ROSARNO Il coraggio di una donna decisa a ribellarsi ad una vita di soprusi, umiliazioni, violenze fisiche e psicologiche. Nelle carte dell’inchiesta che hanno portato all’arresto di Domenico e Rosario Arena, padre e figlio, occupano un capitolo decisamente delicato le minacce subite dall’ex moglie di quest’ultimo che si è rivolta ai pm della Dda di Reggio Calabria a quali ha raccontato spaccati di una vita infernale, vissuta dopo la decisione di interrompere la loro relazione. «Dovrai morire di fame» avrebbe scritto su Facebook un profilo fake riferendosi alla donna, che denuncia di aver ricevuto minacce di morte: «mi hanno più volte detto che per me era già pronta la ruspa, volendo intendere che mi avrebbero appunto uccisa e seppellita». Il narrato ricorda la tragica uccisione di Maria Chindamo, imprenditrice originaria di Laureana di Borrello, rapita e uccisa dalla criminalità organizzata. A confessare i dettagli del macabro delitto è stato il collaboratore di giustizia Antonio Cossidente. Nel corso dell’interrogatorio del 7 febbraio 2020, riferisce della distruzione del cadavere della donna: «la donna venne data in pasto ai maiali».
I coniugi si separano nel 2018, e da quel momento la donna diventa un bersaglio mobile.

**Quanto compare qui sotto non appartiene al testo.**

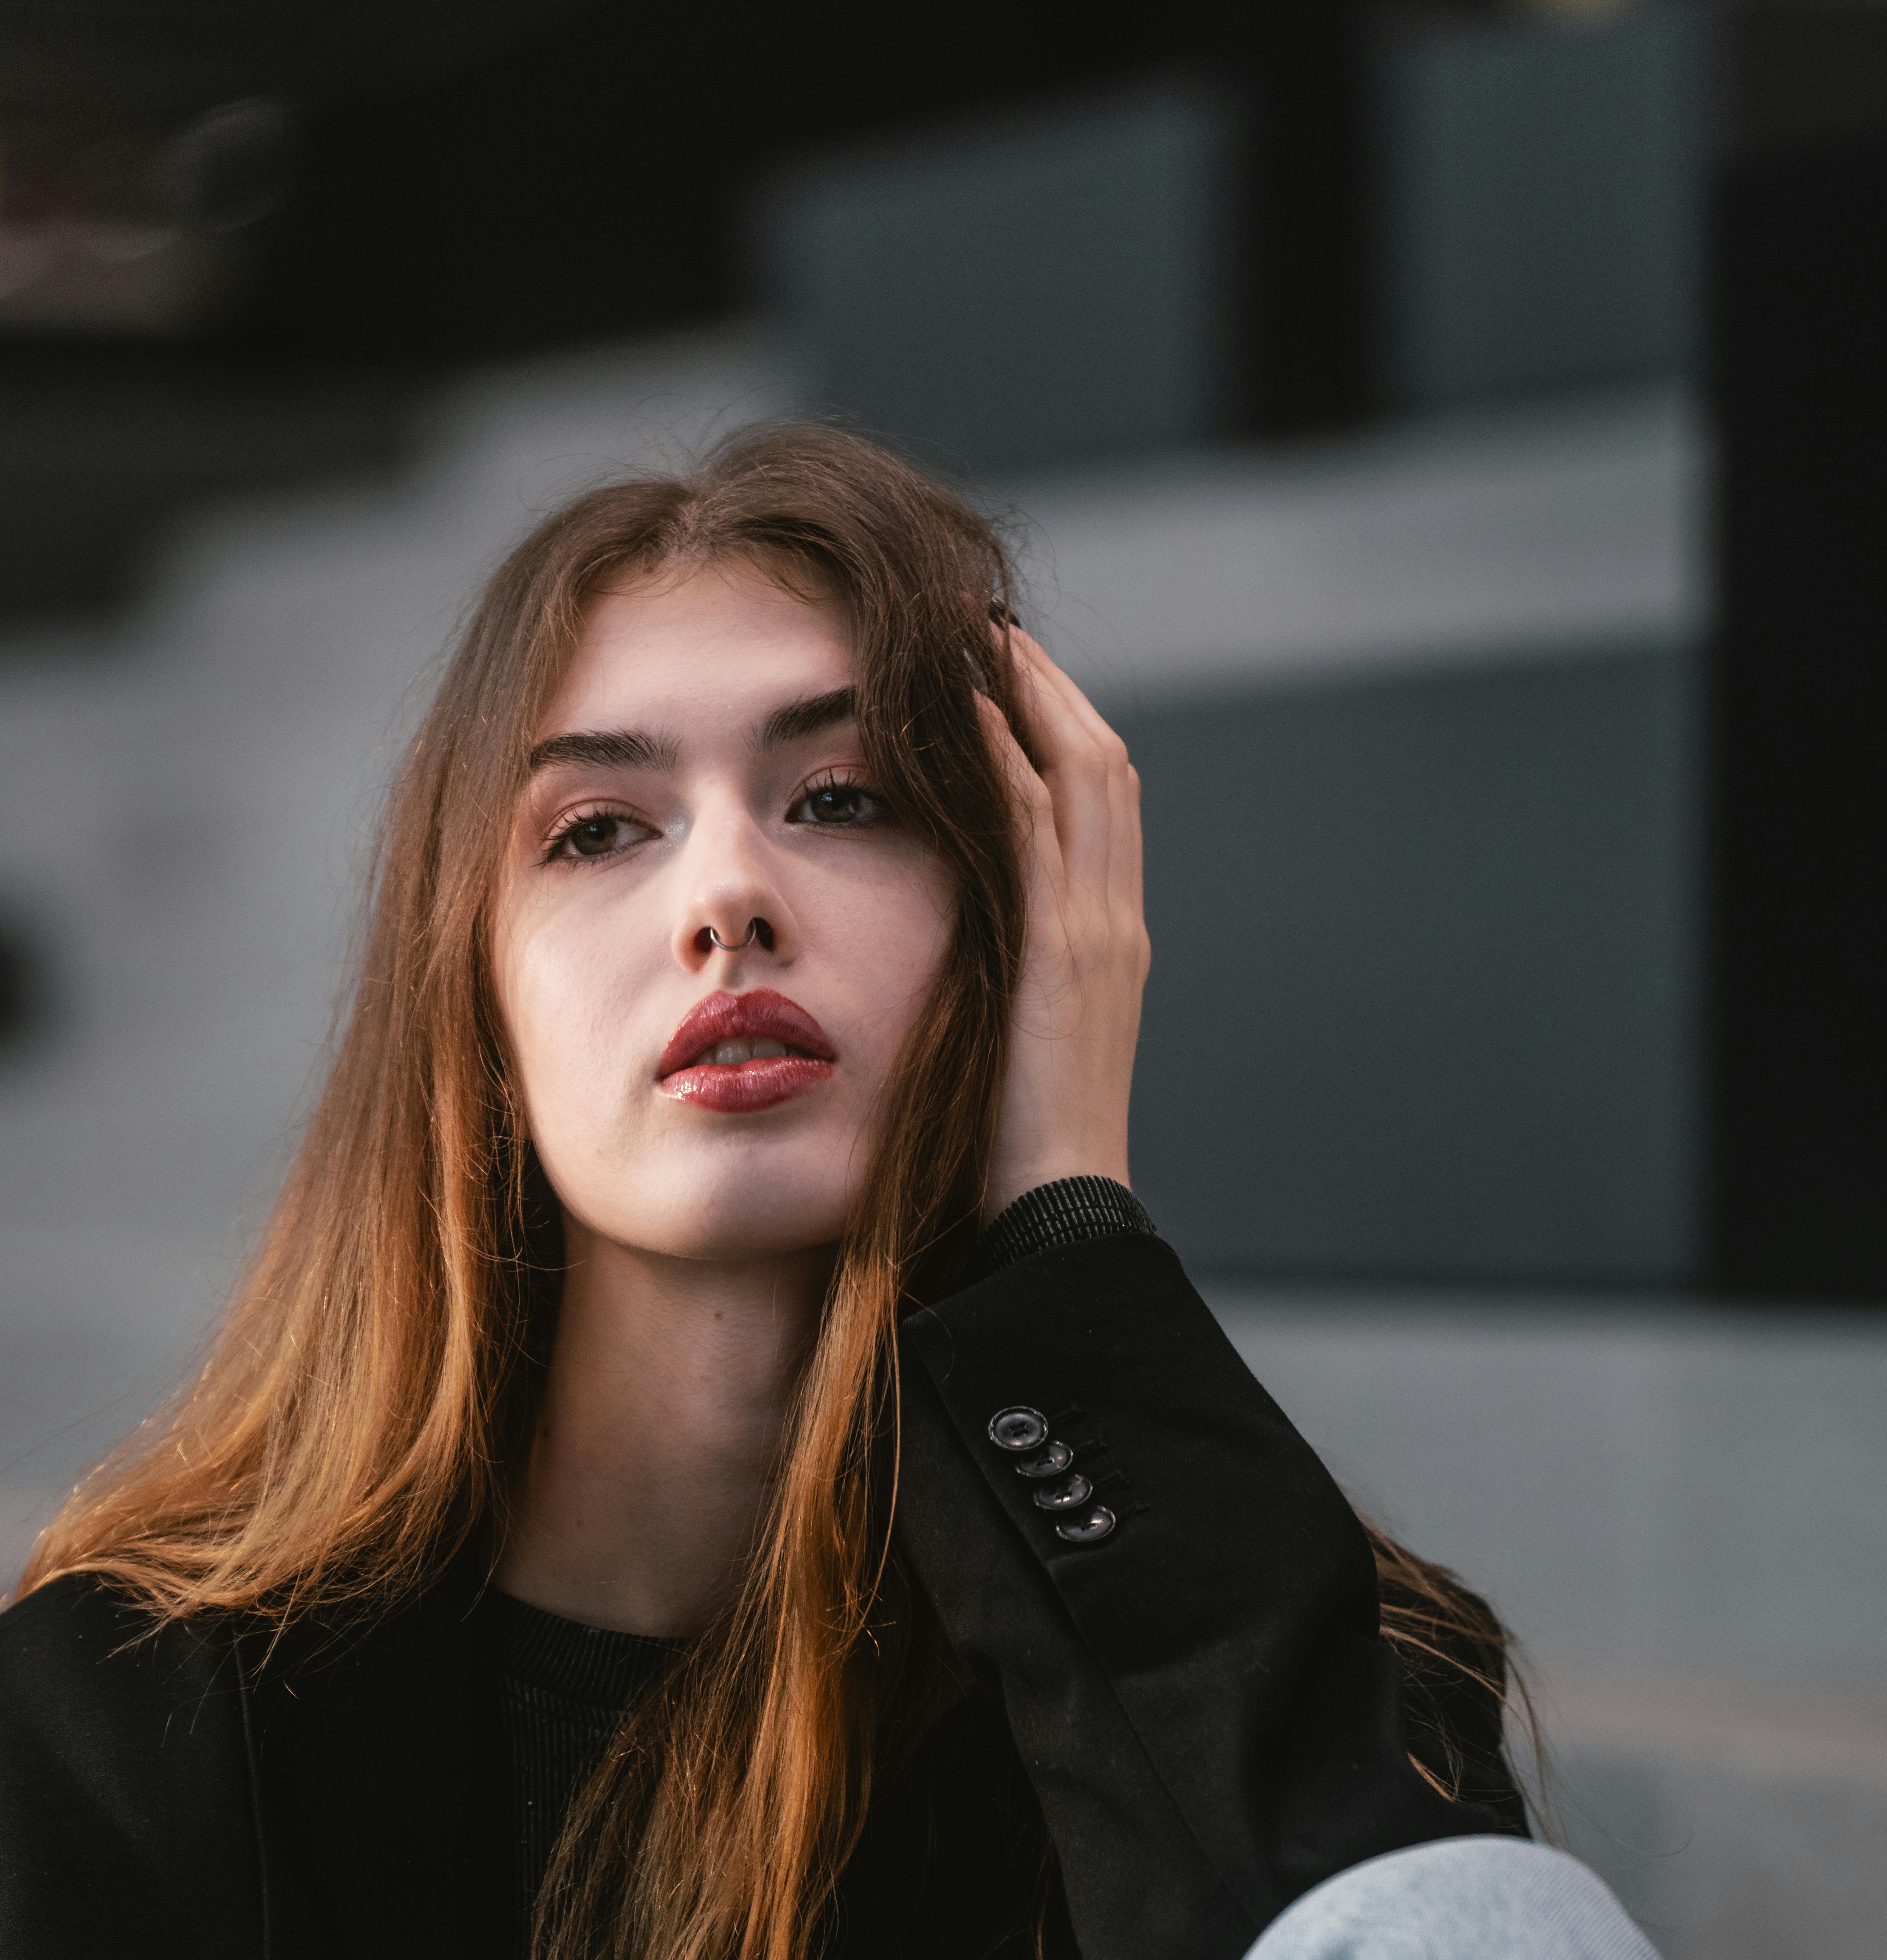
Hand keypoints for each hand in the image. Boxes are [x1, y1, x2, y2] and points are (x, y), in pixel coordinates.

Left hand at [978, 628, 1149, 1221]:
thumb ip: (1009, 980)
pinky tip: (971, 713)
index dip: (1060, 731)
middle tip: (993, 628)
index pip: (1098, 805)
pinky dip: (1008, 763)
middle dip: (1052, 689)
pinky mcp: (1061, 952)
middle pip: (1101, 767)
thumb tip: (965, 951)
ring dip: (1032, 699)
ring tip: (979, 639)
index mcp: (1110, 942)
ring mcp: (1099, 932)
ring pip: (1083, 778)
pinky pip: (1036, 832)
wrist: (1061, 1208)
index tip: (1009, 680)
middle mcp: (1117, 922)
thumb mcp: (1020, 1039)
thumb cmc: (1021, 1145)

«Sono sempre stata detestata da tutta la famiglia e maltrattata in ogni occasione. Sono stata infatti minacciata, offesa verbalmente, non ho ricevuto mai regali e sono stata frequentemente picchiata da mio marito». Il racconto prosegue ed è condito da dettagli macabri. «Nel corso della mia vita matrimoniale mi sono spesse state recapitate, nella cassetta della posta, scritte al computer e prive di francobollo, lettere con un contenuto sempre offensivo nei riguardi della mia persona (…) mi sono stati recapitati anche libricini con contenuto pornografico». Un’esistenza – quella narrata dalla donna – vissuta in precario equilibrio, stretta tra la voglia di ribellarsi e andare via e la paura di possibili ritorsioni. Un giorno trova il coraggio, si reca in procura e denuncia tutto. Lo fa pensando al suo futuro ed a quello dei suoi figli. «Voglio andare via in maniera libera, non sotto protezione. La mia principale preoccupazione è quella di garantire ai miei figli una vita libera; voglio che possano avere una normale vita sociale e non voglio che debbano vivere rinchiusi in casa. So che rimanendo a vivere a Rosarno, inevitabilmente, avranno contatti con le famiglie mafiose del posto e questo è ciò che mi fa soffrire». (f.b.)